Groupe: Sólstafir
Album: Berdreyminn
Date de sortie: 26 mai 2017
Label: Season of Mist
Berdreyminn est le 6ème album de Sólstafir, groupe Islandais fondé en 1995, qui a su faire évoluer son style du Black Metal le plus rugueux à un Post-Rock éthéré, facile à aimer par le plus grand nombre.
J’avais chroniqué leur précédent opus, Ótta, sorti il y a presque 3 ans, déjà, et je m’étais réjouie de ce voyage auditif très évocateur.
J’ai un avis plus réservé à propos de Berdreyminn. L’intro de « Silfur-Refur » nous projette dans ce même univers de western nordique qui fait la marque originale de Sólstafir. La voix de Aðalbjörn Tryggvason est toujours là, écorchée, faisant passer toutes sortes d’émotions, de la mélancolie à des nuances plus rageuses.
L’idée d’ajouter une voix lyrique prenant le relais et amplifiant l’émotion sur « Hula » est une très bonne idée, et ça fonctionne si on ne réfléchit pas trop. Mais c’est peut-être là le problème : Berdreyminn est un peu trop cérébral, trop étudié.
Et puis il y a ce son 80’s sur « Isafold » mais aussi ailleurs. Ça sonne daté, et m’empêche de rentrer pleinement dans le voyage par ailleurs trépidant.
« Hula » revient aux fondamentaux du groupe : mélancolie, suave amertume. La voix du chanteur y est donc relayée par une voix féminine lyrique, elle-même suivi de notes cristallines qui s’égrènent doucement, un motif récurrent des Islandais. Le morceau finit étrangement, sans vraie conclusion.
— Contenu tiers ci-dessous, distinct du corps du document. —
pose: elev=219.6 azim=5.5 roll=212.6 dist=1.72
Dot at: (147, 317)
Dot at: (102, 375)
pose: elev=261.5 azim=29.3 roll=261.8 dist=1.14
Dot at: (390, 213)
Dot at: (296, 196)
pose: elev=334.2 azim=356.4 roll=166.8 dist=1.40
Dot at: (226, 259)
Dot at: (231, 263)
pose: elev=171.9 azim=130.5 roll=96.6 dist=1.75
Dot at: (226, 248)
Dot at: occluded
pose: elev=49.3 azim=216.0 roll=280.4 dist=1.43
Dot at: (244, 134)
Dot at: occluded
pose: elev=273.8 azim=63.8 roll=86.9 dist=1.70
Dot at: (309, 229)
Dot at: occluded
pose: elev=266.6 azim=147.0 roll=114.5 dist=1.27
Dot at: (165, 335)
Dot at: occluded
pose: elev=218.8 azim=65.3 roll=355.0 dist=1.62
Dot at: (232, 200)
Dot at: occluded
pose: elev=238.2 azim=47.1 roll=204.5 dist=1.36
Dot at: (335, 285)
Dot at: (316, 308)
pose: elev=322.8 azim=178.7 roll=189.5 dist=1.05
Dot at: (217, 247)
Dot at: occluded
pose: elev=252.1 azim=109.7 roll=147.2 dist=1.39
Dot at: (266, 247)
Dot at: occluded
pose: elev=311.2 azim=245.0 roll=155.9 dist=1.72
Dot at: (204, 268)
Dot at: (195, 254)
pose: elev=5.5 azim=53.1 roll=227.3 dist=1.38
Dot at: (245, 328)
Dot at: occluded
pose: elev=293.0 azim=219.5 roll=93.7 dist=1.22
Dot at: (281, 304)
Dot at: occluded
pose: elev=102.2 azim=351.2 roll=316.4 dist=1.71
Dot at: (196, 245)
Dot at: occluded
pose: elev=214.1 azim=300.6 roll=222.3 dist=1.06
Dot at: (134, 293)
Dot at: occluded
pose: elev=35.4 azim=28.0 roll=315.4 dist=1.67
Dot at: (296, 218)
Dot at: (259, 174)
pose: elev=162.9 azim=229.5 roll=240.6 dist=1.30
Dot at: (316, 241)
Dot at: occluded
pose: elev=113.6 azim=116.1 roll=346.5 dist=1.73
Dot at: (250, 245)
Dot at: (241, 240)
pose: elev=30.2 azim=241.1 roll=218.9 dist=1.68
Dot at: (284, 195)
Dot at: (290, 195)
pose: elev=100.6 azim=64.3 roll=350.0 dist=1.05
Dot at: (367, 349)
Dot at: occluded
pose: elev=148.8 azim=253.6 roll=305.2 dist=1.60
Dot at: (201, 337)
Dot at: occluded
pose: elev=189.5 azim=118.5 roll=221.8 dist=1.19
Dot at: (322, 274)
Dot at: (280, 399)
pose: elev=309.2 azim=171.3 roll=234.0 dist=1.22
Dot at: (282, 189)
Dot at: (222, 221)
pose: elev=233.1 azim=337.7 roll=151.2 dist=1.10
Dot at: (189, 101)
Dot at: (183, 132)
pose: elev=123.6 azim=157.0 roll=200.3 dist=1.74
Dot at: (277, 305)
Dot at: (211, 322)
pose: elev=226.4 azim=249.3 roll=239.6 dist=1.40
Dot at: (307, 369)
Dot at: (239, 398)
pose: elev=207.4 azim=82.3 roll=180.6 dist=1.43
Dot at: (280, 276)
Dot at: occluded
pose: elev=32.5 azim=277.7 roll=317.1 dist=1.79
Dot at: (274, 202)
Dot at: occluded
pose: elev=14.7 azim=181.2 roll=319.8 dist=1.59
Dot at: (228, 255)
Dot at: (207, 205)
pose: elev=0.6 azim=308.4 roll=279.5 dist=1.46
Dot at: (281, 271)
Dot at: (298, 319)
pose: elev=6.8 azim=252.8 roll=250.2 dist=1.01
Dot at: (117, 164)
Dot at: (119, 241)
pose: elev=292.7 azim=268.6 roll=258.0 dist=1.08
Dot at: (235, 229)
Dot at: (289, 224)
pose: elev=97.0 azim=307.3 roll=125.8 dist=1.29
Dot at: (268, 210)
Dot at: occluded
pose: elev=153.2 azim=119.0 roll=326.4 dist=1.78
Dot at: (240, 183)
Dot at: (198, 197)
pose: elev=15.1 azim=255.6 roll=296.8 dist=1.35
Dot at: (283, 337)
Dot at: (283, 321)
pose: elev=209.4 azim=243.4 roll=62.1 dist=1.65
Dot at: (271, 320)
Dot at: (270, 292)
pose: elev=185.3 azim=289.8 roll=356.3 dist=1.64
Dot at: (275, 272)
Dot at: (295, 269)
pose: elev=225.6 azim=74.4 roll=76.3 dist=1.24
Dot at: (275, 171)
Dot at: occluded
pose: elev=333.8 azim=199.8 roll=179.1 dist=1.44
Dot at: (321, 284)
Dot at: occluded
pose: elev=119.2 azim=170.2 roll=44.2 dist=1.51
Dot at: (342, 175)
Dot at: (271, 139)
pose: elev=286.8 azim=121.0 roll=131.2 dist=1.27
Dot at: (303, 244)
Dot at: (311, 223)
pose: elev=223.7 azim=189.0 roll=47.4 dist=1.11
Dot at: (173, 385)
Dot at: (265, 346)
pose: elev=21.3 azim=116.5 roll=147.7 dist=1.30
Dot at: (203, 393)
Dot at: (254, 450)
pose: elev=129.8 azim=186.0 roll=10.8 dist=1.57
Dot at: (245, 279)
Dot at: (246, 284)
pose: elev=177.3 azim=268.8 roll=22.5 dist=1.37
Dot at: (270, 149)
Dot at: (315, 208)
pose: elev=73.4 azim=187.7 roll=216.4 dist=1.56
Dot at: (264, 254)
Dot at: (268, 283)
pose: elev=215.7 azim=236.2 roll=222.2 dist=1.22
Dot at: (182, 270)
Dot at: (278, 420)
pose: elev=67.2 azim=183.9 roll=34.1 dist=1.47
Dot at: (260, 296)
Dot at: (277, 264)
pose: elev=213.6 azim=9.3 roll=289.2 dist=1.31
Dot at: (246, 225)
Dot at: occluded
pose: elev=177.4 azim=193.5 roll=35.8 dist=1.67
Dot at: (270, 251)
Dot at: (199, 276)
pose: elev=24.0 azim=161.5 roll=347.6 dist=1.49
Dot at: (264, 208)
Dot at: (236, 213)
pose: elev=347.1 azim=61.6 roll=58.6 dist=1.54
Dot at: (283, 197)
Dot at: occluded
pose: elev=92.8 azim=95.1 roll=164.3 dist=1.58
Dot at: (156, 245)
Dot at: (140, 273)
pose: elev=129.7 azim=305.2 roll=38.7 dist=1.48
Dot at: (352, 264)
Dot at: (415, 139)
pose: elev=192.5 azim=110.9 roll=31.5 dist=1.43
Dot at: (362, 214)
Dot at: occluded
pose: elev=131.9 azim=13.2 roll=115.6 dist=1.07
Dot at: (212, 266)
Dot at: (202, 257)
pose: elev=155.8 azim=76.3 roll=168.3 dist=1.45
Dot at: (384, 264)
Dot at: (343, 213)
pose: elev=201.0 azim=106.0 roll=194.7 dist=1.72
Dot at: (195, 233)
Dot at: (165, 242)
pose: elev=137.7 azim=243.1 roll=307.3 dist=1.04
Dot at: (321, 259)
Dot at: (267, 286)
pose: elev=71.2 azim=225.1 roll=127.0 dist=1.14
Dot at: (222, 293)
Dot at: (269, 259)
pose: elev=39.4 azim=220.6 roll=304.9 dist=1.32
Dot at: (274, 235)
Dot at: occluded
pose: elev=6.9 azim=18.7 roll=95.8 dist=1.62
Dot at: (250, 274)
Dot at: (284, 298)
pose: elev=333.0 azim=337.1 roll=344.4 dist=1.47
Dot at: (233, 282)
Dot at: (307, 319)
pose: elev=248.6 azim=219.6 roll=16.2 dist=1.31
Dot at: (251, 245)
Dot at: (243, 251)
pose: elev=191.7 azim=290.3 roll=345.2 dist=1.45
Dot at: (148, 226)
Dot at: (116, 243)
On enchaîne sur « Naros », au début presque dépressif, mais trompeur, puisque la voix et la guitare se font ensuite hargneuses et virulentes. En arrière-plan des voix presque inaudibles, comme des voix de fantômes, et la fin du morceau, brusquement.
« Hvít Sæng » est peut-être le titre qui me plaît le plus, le plus honnête et le plus prenant. Ses 7 minutes et 23 secondes semblent bien plus courtes que celles d’autres morceaux.
« Dýrafjörður » ensuite. Ballade lancinante, belle, mais, hum… un peu lassante.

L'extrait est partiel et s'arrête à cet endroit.